GIVEN PROBLEM A | Return the passage from the fit-animation code starting at "steps = seq(1, length(trace), round(0.05" and ending at "Hidden function (:::)".

Model-selection report
A general model-selection report assembles most of the above graphics.
plot_model_selection(fit, TOP = 5)
Fit animation
It seems useless, but if you want you can animate
mobster fits using plotly.
example_data$is_driver = FALSE
# Get a custom model using trace = TRUE
animation_model = mobster_fit(
example_data,
parallel = FALSE,
samples = 3,
init = 'random',
trace = TRUE,
K = 2,
tail = TRUE)$best
#> [ MOBSTER fit ]
#>
# Prepare trace, and retain every 5% of the fitting steps
trace = split(animation_model$trace, f = animation_model$trace$step)
steps = seq(1, length(trace), round(0.05 * length(trace)))
# Compute a density per step, using the template_density internal function
trace_points = lapply(steps, function(w, x) {
new.x = x
new.x$Clusters = trace[[w]]
# Hidden function (:::)
points = mobster:::template_density(
new.x,
x.axis = seq(0, 1, 0.01),
binwidth = 0.01,
reduce = TRUE
)
points$step = w
points
},
x = animation_model)
trace_points = Reduce(rbind, trace_points)
# Use plotly to create a ShinyApp
require(plotly)
trace_points %>%
plot_ly(
x = ~ x,
y = ~ y,
frame = ~ step,
color = ~ cluster,
type = 'scatter',
mode = 'markers',
showlegend = TRUE
)

AVAILABLE RECORDS |

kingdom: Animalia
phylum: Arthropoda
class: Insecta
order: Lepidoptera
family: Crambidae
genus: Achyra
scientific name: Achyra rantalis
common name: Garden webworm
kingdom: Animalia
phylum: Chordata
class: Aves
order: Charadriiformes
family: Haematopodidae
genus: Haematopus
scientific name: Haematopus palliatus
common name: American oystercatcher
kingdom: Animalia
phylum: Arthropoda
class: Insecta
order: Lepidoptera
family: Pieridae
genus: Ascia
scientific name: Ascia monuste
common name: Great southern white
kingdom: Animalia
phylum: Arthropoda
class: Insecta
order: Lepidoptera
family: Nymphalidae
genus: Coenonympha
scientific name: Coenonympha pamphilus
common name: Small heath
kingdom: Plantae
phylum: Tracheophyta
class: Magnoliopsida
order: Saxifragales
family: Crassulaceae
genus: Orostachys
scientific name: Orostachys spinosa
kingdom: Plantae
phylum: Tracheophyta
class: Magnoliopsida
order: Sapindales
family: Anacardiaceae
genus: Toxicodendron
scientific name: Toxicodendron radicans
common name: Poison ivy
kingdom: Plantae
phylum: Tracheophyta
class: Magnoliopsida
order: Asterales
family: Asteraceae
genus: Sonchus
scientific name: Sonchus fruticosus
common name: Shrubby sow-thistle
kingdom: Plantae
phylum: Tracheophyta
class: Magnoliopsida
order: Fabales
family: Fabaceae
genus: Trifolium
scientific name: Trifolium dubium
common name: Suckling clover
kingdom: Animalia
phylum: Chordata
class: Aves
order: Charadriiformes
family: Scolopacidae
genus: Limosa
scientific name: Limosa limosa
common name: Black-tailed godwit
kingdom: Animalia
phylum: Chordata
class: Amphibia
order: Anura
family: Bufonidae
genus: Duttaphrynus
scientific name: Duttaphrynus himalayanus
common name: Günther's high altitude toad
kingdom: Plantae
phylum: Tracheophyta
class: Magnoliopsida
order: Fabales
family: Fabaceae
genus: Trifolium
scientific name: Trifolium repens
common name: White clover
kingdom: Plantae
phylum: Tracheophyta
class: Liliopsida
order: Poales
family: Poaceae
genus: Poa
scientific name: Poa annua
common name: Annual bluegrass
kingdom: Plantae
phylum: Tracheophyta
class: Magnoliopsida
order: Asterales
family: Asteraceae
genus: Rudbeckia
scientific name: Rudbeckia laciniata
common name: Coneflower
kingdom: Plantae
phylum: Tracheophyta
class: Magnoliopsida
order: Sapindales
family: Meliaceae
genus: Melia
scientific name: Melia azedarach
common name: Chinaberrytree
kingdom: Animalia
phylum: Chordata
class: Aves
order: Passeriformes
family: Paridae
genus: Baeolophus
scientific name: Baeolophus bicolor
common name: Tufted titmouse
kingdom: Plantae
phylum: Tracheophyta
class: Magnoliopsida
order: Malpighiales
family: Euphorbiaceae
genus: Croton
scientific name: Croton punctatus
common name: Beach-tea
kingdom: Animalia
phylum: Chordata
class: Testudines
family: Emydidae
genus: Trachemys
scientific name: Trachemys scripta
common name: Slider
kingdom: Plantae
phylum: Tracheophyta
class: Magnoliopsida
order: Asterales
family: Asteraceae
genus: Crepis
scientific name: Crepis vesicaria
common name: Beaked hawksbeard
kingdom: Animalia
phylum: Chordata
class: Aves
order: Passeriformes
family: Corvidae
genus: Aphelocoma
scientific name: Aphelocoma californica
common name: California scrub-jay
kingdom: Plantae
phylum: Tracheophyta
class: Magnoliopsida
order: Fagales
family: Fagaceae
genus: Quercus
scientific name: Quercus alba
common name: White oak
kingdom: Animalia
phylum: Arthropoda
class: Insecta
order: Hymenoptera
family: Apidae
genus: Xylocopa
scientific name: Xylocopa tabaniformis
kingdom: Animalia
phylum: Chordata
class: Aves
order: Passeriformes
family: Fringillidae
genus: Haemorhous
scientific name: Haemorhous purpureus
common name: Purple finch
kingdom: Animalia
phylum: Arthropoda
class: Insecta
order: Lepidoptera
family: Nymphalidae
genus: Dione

GIVEN PROBLEM B | Recast the records as a two-column CSV with columns rank and name. Cover only the records starting at the line that contains "scientific name: Coenonympha pamphilus" and ending at the line that contains "family: Scolopacidae", with one row per line and each value in its own quoted field, line breaks turned into spaces.

TASK ANSWER A |
steps = seq(1, length(trace), round(0.05 * length(trace)))
# Compute a density per step, using the template_density internal function
trace_points = lapply(steps, function(w, x) {
new.x = x
new.x$Clusters = trace[[w]]
# Hidden function (:::)

TASK ANSWER B |
rank,name
"scientific name:","Coenonympha pamphilus"
"common name:","Small heath"
"kingdom:","Plantae"
"phylum:","Tracheophyta"
"class:","Magnoliopsida"
"order:","Saxifragales"
"family:","Crassulaceae"
"genus:","Orostachys"
"scientific name:","Orostachys spinosa"
"kingdom:","Plantae"
"phylum:","Tracheophyta"
"class:","Magnoliopsida"
"order:","Sapindales"
"family:","Anacardiaceae"
"genus:","Toxicodendron"
"scientific name:","Toxicodendron radicans"
"common name:","Poison ivy"
"kingdom:","Plantae"
"phylum:","Tracheophyta"
"class:","Magnoliopsida"
"order:","Asterales"
"family:","Asteraceae"
"genus:","Sonchus"
"scientific name:","Sonchus fruticosus"
"common name:","Shrubby sow-thistle"
"kingdom:","Plantae"
"phylum:","Tracheophyta"
"class:","Magnoliopsida"
"order:","Fabales"
"family:","Fabaceae"
"genus:","Trifolium"
"scientific name:","Trifolium dubium"
"common name:","Suckling clover"
"kingdom:","Animalia"
"phylum:","Chordata"
"class:","Aves"
"order:","Charadriiformes"
"family:","Scolopacidae"